[Dataset items]
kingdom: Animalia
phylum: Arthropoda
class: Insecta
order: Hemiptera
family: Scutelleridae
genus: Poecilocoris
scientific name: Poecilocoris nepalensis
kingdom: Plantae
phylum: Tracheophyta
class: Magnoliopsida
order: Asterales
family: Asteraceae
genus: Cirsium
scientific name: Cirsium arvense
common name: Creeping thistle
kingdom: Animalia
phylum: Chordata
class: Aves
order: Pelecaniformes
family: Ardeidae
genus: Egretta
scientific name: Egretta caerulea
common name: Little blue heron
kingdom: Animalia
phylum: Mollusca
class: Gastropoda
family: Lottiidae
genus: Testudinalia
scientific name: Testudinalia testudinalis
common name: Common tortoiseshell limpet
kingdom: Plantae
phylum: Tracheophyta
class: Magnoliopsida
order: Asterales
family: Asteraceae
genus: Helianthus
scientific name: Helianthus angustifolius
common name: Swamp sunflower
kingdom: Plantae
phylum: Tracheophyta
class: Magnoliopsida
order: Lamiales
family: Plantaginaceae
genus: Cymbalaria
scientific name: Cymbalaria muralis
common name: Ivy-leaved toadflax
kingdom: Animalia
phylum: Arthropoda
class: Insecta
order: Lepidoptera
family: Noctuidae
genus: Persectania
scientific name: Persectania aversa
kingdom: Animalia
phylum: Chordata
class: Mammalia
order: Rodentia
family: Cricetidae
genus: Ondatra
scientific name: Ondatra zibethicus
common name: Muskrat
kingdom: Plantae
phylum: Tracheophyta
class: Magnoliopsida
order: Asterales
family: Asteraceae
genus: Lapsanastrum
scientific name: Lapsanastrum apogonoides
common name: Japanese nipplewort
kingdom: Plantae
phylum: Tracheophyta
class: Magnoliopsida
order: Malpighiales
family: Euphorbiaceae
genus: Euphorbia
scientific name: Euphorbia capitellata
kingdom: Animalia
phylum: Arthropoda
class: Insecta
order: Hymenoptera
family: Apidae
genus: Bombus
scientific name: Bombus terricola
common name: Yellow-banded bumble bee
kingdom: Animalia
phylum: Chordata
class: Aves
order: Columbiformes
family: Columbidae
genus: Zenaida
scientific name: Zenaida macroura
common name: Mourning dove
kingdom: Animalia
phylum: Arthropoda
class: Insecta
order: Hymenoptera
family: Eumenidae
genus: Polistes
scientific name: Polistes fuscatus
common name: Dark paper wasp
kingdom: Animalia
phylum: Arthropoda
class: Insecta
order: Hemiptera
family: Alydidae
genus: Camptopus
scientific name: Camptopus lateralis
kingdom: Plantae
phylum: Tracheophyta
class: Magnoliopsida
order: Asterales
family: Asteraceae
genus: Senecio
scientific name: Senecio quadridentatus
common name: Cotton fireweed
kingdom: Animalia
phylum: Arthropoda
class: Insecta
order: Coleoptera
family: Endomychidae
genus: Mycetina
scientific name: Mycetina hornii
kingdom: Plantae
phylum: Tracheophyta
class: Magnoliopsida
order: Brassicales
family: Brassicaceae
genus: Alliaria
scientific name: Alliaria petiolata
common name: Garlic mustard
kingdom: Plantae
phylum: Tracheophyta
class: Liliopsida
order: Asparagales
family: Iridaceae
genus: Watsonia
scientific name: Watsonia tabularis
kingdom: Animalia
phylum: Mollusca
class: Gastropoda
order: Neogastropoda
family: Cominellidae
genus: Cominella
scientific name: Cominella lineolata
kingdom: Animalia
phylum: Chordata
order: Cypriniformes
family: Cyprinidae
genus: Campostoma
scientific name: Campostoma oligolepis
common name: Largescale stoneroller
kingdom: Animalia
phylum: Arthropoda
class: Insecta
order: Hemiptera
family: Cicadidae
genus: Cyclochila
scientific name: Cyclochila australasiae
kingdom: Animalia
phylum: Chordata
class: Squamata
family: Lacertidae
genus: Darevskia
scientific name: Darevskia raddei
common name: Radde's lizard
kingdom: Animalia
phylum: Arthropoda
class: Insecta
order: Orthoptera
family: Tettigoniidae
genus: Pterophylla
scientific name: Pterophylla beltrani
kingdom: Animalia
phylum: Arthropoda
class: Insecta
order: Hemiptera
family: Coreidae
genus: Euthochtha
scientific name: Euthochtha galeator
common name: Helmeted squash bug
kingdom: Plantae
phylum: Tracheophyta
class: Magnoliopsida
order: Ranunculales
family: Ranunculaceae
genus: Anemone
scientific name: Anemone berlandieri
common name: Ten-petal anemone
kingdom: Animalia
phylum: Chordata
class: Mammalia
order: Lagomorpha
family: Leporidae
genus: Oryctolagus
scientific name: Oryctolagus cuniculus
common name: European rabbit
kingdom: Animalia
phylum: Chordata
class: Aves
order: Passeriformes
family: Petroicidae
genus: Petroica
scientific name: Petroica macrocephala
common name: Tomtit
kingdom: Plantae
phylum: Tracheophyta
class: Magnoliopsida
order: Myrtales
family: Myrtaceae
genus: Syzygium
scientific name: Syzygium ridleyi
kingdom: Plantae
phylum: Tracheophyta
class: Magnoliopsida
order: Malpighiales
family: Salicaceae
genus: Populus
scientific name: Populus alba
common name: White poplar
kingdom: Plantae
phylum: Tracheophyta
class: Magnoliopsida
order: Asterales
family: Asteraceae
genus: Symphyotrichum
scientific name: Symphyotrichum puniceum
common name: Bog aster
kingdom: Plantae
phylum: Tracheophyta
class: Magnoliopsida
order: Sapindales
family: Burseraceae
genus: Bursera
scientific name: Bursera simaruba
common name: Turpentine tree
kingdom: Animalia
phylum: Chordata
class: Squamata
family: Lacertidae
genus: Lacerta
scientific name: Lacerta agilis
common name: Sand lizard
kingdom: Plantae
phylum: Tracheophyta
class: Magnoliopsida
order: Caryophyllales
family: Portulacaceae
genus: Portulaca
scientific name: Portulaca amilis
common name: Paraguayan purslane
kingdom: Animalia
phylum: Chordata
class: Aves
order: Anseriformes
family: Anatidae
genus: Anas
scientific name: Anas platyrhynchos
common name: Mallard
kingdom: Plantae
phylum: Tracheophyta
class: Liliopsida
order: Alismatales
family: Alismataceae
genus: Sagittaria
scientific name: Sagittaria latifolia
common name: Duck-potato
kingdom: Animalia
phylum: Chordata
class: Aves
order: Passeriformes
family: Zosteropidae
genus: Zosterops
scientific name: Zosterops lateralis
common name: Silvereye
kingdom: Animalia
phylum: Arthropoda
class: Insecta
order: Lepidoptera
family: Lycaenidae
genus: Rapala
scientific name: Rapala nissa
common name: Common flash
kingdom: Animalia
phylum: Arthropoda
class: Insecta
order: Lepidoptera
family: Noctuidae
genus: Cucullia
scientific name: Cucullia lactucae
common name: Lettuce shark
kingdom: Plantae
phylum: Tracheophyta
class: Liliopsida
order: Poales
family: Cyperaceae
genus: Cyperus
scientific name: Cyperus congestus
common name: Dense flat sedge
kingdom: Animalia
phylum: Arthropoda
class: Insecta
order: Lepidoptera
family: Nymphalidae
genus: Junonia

[Written problem] Return every line of the listing above unchanged, in the same order.

[Answer for the task]
kingdom: Animalia
phylum: Arthropoda
class: Insecta
order: Hemiptera
family: Scutelleridae
genus: Poecilocoris
scientific name: Poecilocoris nepalensis
kingdom: Plantae
phylum: Tracheophyta
class: Magnoliopsida
order: Asterales
family: Asteraceae
genus: Cirsium
scientific name: Cirsium arvense
common name: Creeping thistle
kingdom: Animalia
phylum: Chordata
class: Aves
order: Pelecaniformes
family: Ardeidae
genus: Egretta
scientific name: Egretta caerulea
common name: Little blue heron
kingdom: Animalia
phylum: Mollusca
class: Gastropoda
family: Lottiidae
genus: Testudinalia
scientific name: Testudinalia testudinalis
common name: Common tortoiseshell limpet
kingdom: Plantae
phylum: Tracheophyta
class: Magnoliopsida
order: Asterales
family: Asteraceae
genus: Helianthus
scientific name: Helianthus angustifolius
common name: Swamp sunflower
kingdom: Plantae
phylum: Tracheophyta
class: Magnoliopsida
order: Lamiales
family: Plantaginaceae
genus: Cymbalaria
scientific name: Cymbalaria muralis
common name: Ivy-leaved toadflax
kingdom: Animalia
phylum: Arthropoda
class: Insecta
order: Lepidoptera
family: Noctuidae
genus: Persectania
scientific name: Persectania aversa
kingdom: Animalia
phylum: Chordata
class: Mammalia
order: Rodentia
family: Cricetidae
genus: Ondatra
scientific name: Ondatra zibethicus
common name: Muskrat
kingdom: Plantae
phylum: Tracheophyta
class: Magnoliopsida
order: Asterales
family: Asteraceae
genus: Lapsanastrum
scientific name: Lapsanastrum apogonoides
common name: Japanese nipplewort
kingdom: Plantae
phylum: Tracheophyta
class: Magnoliopsida
order: Malpighiales
family: Euphorbiaceae
genus: Euphorbia
scientific name: Euphorbia capitellata
kingdom: Animalia
phylum: Arthropoda
class: Insecta
order: Hymenoptera
family: Apidae
genus: Bombus
scientific name: Bombus terricola
common name: Yellow-banded bumble bee
kingdom: Animalia
phylum: Chordata
class: Aves
order: Columbiformes
family: Columbidae
genus: Zenaida
scientific name: Zenaida macroura
common name: Mourning dove
kingdom: Animalia
phylum: Arthropoda
class: Insecta
order: Hymenoptera
family: Eumenidae
genus: Polistes
scientific name: Polistes fuscatus
common name: Dark paper wasp
kingdom: Animalia
phylum: Arthropoda
class: Insecta
order: Hemiptera
family: Alydidae
genus: Camptopus
scientific name: Camptopus lateralis
kingdom: Plantae
phylum: Tracheophyta
class: Magnoliopsida
order: Asterales
family: Asteraceae
genus: Senecio
scientific name: Senecio quadridentatus
common name: Cotton fireweed
kingdom: Animalia
phylum: Arthropoda
class: Insecta
order: Coleoptera
family: Endomychidae
genus: Mycetina
scientific name: Mycetina hornii
kingdom: Plantae
phylum: Tracheophyta
class: Magnoliopsida
order: Brassicales
family: Brassicaceae
genus: Alliaria
scientific name: Alliaria petiolata
common name: Garlic mustard
kingdom: Plantae
phylum: Tracheophyta
class: Liliopsida
order: Asparagales
family: Iridaceae
genus: Watsonia
scientific name: Watsonia tabularis
kingdom: Animalia
phylum: Mollusca
class: Gastropoda
order: Neogastropoda
family: Cominellidae
genus: Cominella
scientific name: Cominella lineolata
kingdom: Animalia
phylum: Chordata
order: Cypriniformes
family: Cyprinidae
genus: Campostoma
scientific name: Campostoma oligolepis
common name: Largescale stoneroller
kingdom: Animalia
phylum: Arthropoda
class: Insecta
order: Hemiptera
family: Cicadidae
genus: Cyclochila
scientific name: Cyclochila australasiae
kingdom: Animalia
phylum: Chordata
class: Squamata
family: Lacertidae
genus: Darevskia
scientific name: Darevskia raddei
common name: Radde's lizard
kingdom: Animalia
phylum: Arthropoda
class: Insecta
order: Orthoptera
family: Tettigoniidae
genus: Pterophylla
scientific name: Pterophylla beltrani
kingdom: Animalia
phylum: Arthropoda
class: Insecta
order: Hemiptera
family: Coreidae
genus: Euthochtha
scientific name: Euthochtha galeator
common name: Helmeted squash bug
kingdom: Plantae
phylum: Tracheophyta
class: Magnoliopsida
order: Ranunculales
family: Ranunculaceae
genus: Anemone
scientific name: Anemone berlandieri
common name: Ten-petal anemone
kingdom: Animalia
phylum: Chordata
class: Mammalia
order: Lagomorpha
family: Leporidae
genus: Oryctolagus
scientific name: Oryctolagus cuniculus
common name: European rabbit
kingdom: Animalia
phylum: Chordata
class: Aves
order: Passeriformes
family: Petroicidae
genus: Petroica
scientific name: Petroica macrocephala
common name: Tomtit
kingdom: Plantae
phylum: Tracheophyta
class: Magnoliopsida
order: Myrtales
family: Myrtaceae
genus: Syzygium
scientific name: Syzygium ridleyi
kingdom: Plantae
phylum: Tracheophyta
class: Magnoliopsida
order: Malpighiales
family: Salicaceae
genus: Populus
scientific name: Populus alba
common name: White poplar
kingdom: Plantae
phylum: Tracheophyta
class: Magnoliopsida
order: Asterales
family: Asteraceae
genus: Symphyotrichum
scientific name: Symphyotrichum puniceum
common name: Bog aster
kingdom: Plantae
phylum: Tracheophyta
class: Magnoliopsida
order: Sapindales
family: Burseraceae
genus: Bursera
scientific name: Bursera simaruba
common name: Turpentine tree
kingdom: Animalia
phylum: Chordata
class: Squamata
family: Lacertidae
genus: Lacerta
scientific name: Lacerta agilis
common name: Sand lizard
kingdom: Plantae
phylum: Tracheophyta
class: Magnoliopsida
order: Caryophyllales
family: Portulacaceae
genus: Portulaca
scientific name: Portulaca amilis
common name: Paraguayan purslane
kingdom: Animalia
phylum: Chordata
class: Aves
order: Anseriformes
family: Anatidae
genus: Anas
scientific name: Anas platyrhynchos
common name: Mallard
kingdom: Plantae
phylum: Tracheophyta
class: Liliopsida
order: Alismatales
family: Alismataceae
genus: Sagittaria
scientific name: Sagittaria latifolia
common name: Duck-potato
kingdom: Animalia
phylum: Chordata
class: Aves
order: Passeriformes
family: Zosteropidae
genus: Zosterops
scientific name: Zosterops lateralis
common name: Silvereye
kingdom: Animalia
phylum: Arthropoda
class: Insecta
order: Lepidoptera
family: Lycaenidae
genus: Rapala
scientific name: Rapala nissa
common name: Common flash
kingdom: Animalia
phylum: Arthropoda
class: Insecta
order: Lepidoptera
family: Noctuidae
genus: Cucullia
scientific name: Cucullia lactucae
common name: Lettuce shark
kingdom: Plantae
phylum: Tracheophyta
class: Liliopsida
order: Poales
family: Cyperaceae
genus: Cyperus
scientific name: Cyperus congestus
common name: Dense flat sedge
kingdom: Animalia
phylum: Arthropoda
class: Insecta
order: Lepidoptera
family: Nymphalidae
genus: Junonia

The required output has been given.